Cuando Emilio vio a Vanessa, su boca se tensó y sus ojos se llenaron de una distancia helada, con un toque de enojo. Vanessa pensó que él estaba molesto con ella, así que apartó la mirada, sintiéndose un poco culpable. Después de todo, cuando fue con Emilio a la familia Leyva, había prometido que no le causaría problemas. Sin embargo, últimamente parecía que le había traído más de un quebradero de cabeza.
Mientras pensaba en cómo explicarle, Emilio se acercó con el rostro oscuro y la voz cortante.
—¿Qué está pasando aquí?
El tono de Emilio evidenciaba una mezcla de preocupación y tensión. Vanessa se quedó en silencio un momento antes de responder con calma:
—Me golpearon.
Al notar que la expresión de Emilio se oscurecía aún más, la maestra Karla se acercó.
En cuanto vio a Emilio, Karla sintió una presión indescriptible.

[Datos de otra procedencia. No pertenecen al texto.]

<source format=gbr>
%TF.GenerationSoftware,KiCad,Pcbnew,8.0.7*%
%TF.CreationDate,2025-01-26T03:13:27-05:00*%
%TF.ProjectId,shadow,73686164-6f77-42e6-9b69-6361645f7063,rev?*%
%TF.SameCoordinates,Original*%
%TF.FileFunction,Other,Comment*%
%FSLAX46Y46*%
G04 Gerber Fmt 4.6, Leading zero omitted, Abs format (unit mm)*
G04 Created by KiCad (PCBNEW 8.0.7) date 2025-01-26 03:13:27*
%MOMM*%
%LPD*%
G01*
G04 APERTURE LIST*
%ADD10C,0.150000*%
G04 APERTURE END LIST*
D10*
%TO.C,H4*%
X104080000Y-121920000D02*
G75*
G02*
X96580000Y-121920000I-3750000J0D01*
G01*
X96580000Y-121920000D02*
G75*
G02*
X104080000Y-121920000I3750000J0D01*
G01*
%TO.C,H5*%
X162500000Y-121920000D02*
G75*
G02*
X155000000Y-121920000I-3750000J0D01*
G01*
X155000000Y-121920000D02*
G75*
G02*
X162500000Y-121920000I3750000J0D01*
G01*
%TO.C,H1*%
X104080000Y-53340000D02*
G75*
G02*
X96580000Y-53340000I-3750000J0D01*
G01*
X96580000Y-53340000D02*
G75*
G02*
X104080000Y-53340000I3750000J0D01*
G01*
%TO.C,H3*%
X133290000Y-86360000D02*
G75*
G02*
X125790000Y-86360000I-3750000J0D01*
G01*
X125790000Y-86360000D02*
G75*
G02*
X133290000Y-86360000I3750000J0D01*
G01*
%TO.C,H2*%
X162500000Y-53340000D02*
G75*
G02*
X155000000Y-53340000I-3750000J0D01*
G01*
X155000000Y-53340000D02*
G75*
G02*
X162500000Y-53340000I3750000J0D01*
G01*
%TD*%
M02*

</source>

—¿Hola, usted es...? —preguntó Karla un tanto insegura.
—El padre biológico de Vanessa, Emilio —dijo Emilio, lanzando una mirada a Alejandro y enfatizando la palabra "biológico".

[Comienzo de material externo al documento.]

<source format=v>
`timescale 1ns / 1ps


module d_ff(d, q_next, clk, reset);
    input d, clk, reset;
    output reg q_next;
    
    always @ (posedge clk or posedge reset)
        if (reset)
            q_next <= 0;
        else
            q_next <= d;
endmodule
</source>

Karla, al ver la presencia imponente de Emilio, recordó el renombrado nombre de Nueva Alameda y comenzó a sospechar. ¿Un padre biológico y un padre adoptivo? ¿Qué clase de situación complicada era esta?
Karla inhaló profundamente, obligándose a mantener la calma. Relató detalladamente todo el incidente a Emilio y Alejandro.
Alejandro no había comprendido completamente la situación hasta ese momento. Al escuchar que Vanessa había obtenido el primer lugar en el examen del año, se mostró sorprendido.